Benim için gecenin favorilerinden biri Rooney Mara'ydı. Girl with the Dragon Tattoo'yu izleyenler mutlaka oyunculuğundan da etkilenmişlerdir. Bu kızın resmen bambaşka bir stili var, herkesten farklı. Hiçbir aksesuar kullanmaması da bu stilin bir parçası; ne takı ne de çanta. Geceye sade kırık beyaz bir Givenchy elbiseyle katılmış. Çok yakıştığını düşünüyorum ben. Kendisine gerek Givenchy kullanmasından, gerekse sadeliğinden Audrey Hepburn'un punk hali denildi. Audrey Hepburn'e azıcık da olsa benzemesi için 40 fırın ekmek yemesi lazım daha ama olsun, sade simsiyah saçlarıyla yapılan topuzu, kakülleri ve kırmızı rujuyla dikkati elbiseye çekmeyi başarmış. Başarılı buldum ben.


Emma Stone'un güzelliğine diyecek hiç bir şey yok sanırım. Çok beğendiğim bir oyuncu kendisi. Genelde kırmızı halı seçimlerini de beğeniyorum ancak yine bir kırmızı halıda kırmızı ikilemine düştüm.
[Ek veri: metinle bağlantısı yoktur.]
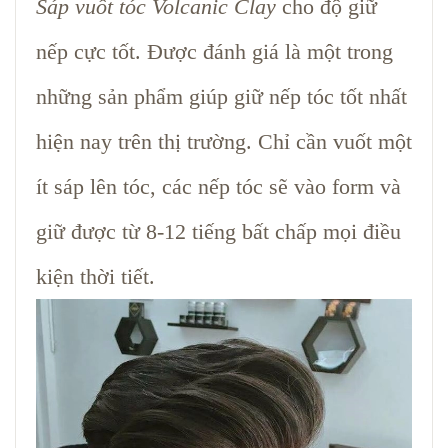
Sáp vuốt tóc Volcanic Clay
cho độ giữ
nếp cực tốt. Được đánh giá là một trong
những sản phẩm giúp giữ nếp tóc tốt nhất
hiện nay trên thị trường. Chỉ cần vuốt một
ít sáp lên tóc, các nếp tóc sẽ vào form và
giữ được từ 8-12 tiếng bất chấp mọi điều
kiện thời tiết.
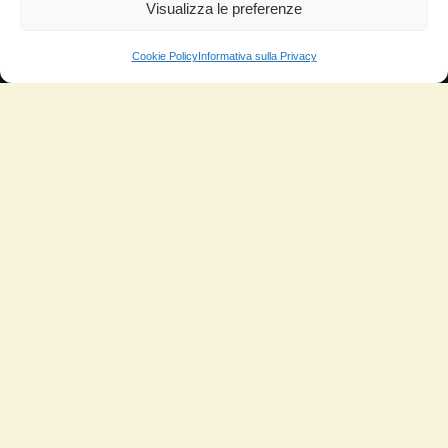
Aumento di potenza e velocità
Visualizza le preferenze
Minor consumo di olio
Cookie Policy
Informativa sulla Privacy
Riduzione della rumorosità
Riduzione gas di scarico
Motore dura più a lungo
Moto
Piloti sportivi
Aerei
Auto
Camper
Meccanici
Nautica
Industriale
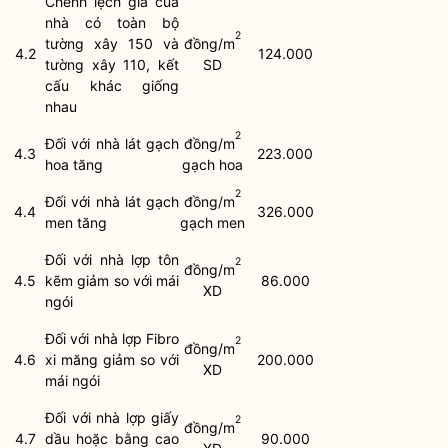
Chênh lệch giá của
nhà có toàn bộ
2
tường xây 150 và
đồng/m
4.2
124.000
tường xây 110, kết
SD
cấu khác giống
nhau
2
Đối với nhà lát gạch
đồng/m
4.3
223.000
hoa tăng
gạch hoa
2
Đối với nhà lát gạch
đồng/m
4.4
326.000
men tăng
gạch men
Đối với nhà lợp tôn
2
đồng/m
4.5
kẽm giảm so với mái
86.000
XD
ngói
Đối với nhà lợp Fibro
2
đồng/m
4.6
xi măng giảm so với
200.000
XD
mái ngói
Đối với nhà lợp giấy
2
đồng/m
4.7
dầu hoặc bằng cao
90.000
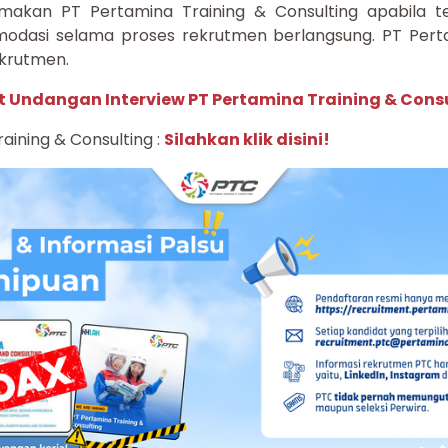
akan PT Pertamina Training & Consulting apabila t
omodasi selama proses rekrutmen berlangsung. PT Perta
krutmen.
t Undangan Interview PT Pertamina Training & Cons
aining & Consulting :
Silahkan klik disini!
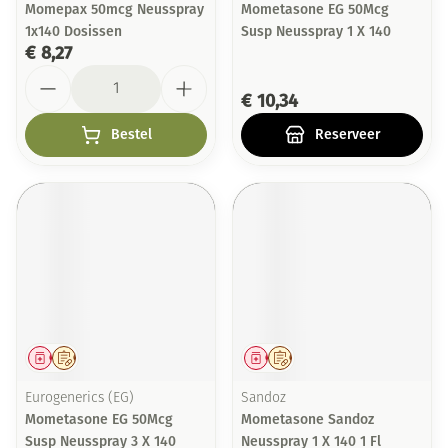
Momepax 50mcg Neusspray
Mometasone EG 50Mcg
1x140 Dosissen
Susp Neusspray 1 X 140
€ 8,27
Aantal
€ 10,34
Bestel
Reserveer
Geneesmiddel
Op voorschrift
Geneesmiddel
Op voorschrift
Eurogenerics (EG)
Sandoz
Mometasone EG 50Mcg
Mometasone Sandoz
Susp Neusspray 3 X 140
Neusspray 1 X 140 1 Fl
Giydiği elbise Giambattista Valli. Çoğu yorumcular Nicole Kidman'ın 2008'de giydiği Balenciaga elbiseye benzettiler Emma Stone'un elbisesini. Ben modelini sevdim. Üstüne çok güzel oturmuş ve hatlarını ortaya çıkarmış. Çoğu kişi boynundaki devasa kurdeleyi beğenmese de ben orijinallik kattığını düşünüyorum. 
Takıları ise, Louis Vuitton'dan.


Gecenin yıldızı, en iyi kadın oyuncu Oscar'ını kazanan isim ise Meryl Streep. Bu kadın ne giyerse giysin kimsenin umurunda olacağını sanmıyorum. Oyunculuğu yeter O'nun. Yine de giydiklerine bir bakalım. Full gold tercih eden Meryl Streep'in elbisesi Lanvin'den. Elbisesine yorum yapmayacağım çünkü güzelliği, yeteneği, gülümsemesi kötü de olsa her şeyi iyi gösterebilir.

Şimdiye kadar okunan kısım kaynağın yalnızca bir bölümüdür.